Everyone has been welcoming and Audrey has made some great friends. We’ve had birthday parties and play-dates a plenty. She’s been on school trips to the local library to see a puppet show, to the zoo, she took part in sports day, harvest festival at the church and she performed in the nativity as an angel. Audrey was recently chosen to be “Star of the Week” (along with other children), getting a certificate and a little box allowing her to take something into school for “show and tell”. My heart is filled to the brim with pride that she is taking part in all these school activities.
She does get very tired at school, she can exclaim “Not again!?” when I tell her it’s another school day, but mostly she bounds into school full of enthusiasm and bounds out ready to tell me she had so much fun.

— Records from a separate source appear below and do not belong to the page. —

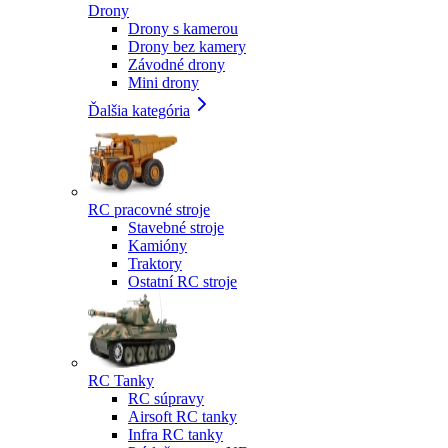
Drony
Drony s kamerou
Drony bez kamery
Závodné drony
Mini drony
Ďalšia kategória
RC pracovné stroje
Stavebné stroje
Kamióny
Traktory
Ostatní RC stroje
RC Tanky
RC súpravy
Airsoft RC tanky
Infra RC tanky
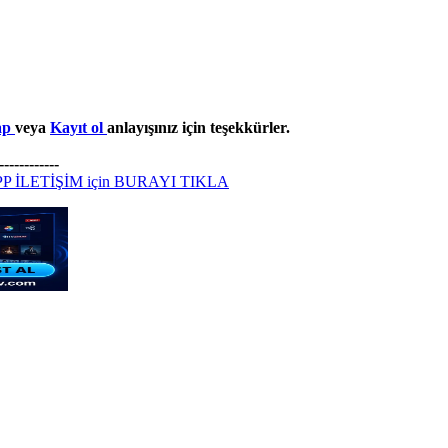
yap
veya
Kayıt ol
anlayışınız için teşekkürler.
-----------
iptv satin al
 İLETİŞİM için BURAYI TIKLA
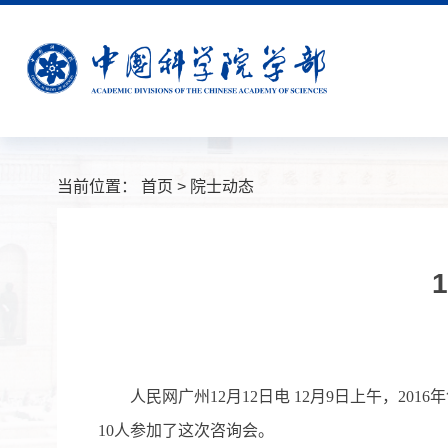
当前位置：
首页
>
院士动态
人民网广州12月12日电 12月9日上午，20
10人参加了这次咨询会。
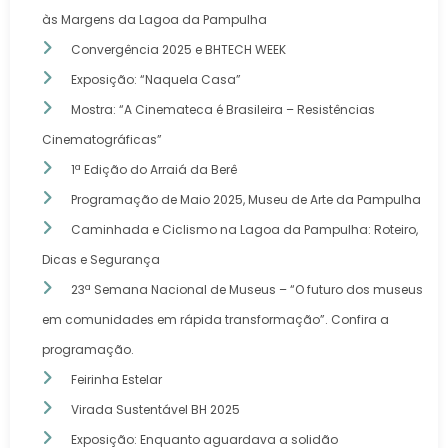
às Margens da Lagoa da Pampulha
Convergência 2025 e BHTECH WEEK
Exposição: “Naquela Casa”
Mostra: “A Cinemateca é Brasileira – Resistências
Cinematográficas”
1ª Edição do Arraiá da Berê
Programação de Maio 2025, Museu de Arte da Pampulha
Caminhada e Ciclismo na Lagoa da Pampulha: Roteiro,
Dicas e Segurança
23ª Semana Nacional de Museus – “O futuro dos museus
em comunidades em rápida transformação”. Confira a
programação.
Feirinha Estelar
Virada Sustentável BH 2025
Exposição: Enquanto aguardava a solidão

I know that sending your child off to school can be nerve-wracking for anyone – suddenly your child is spending a lot of time with people you don’t know very well. But it didn’t take long for her to be well-known throughout the school and I have no doubt that Audrey will have many happy years at this school.
And so on to Audrey’s second year of primary school (confusingly; year one). She enters with a knowledge of the school routine, a good group of friends and her can-do attitude! But for now, a bit of summer time fun and a break from the school routine… a welcome break but also a terrifying stretch of days ahead entertaining my two active children… wish me luck!
One thought on “A Strong Reception”
I had such similar fears when my son started school. He has his own special needs and my biggest worry was how well he would do with his peers. How well will he do with learning? Everything you worried about with your girl. And I know when my daughter (who has Ds) starts school, I will have those same worries and concerns all over again.
I am glad that she thrived as she did! Hoping she has a great time in year one!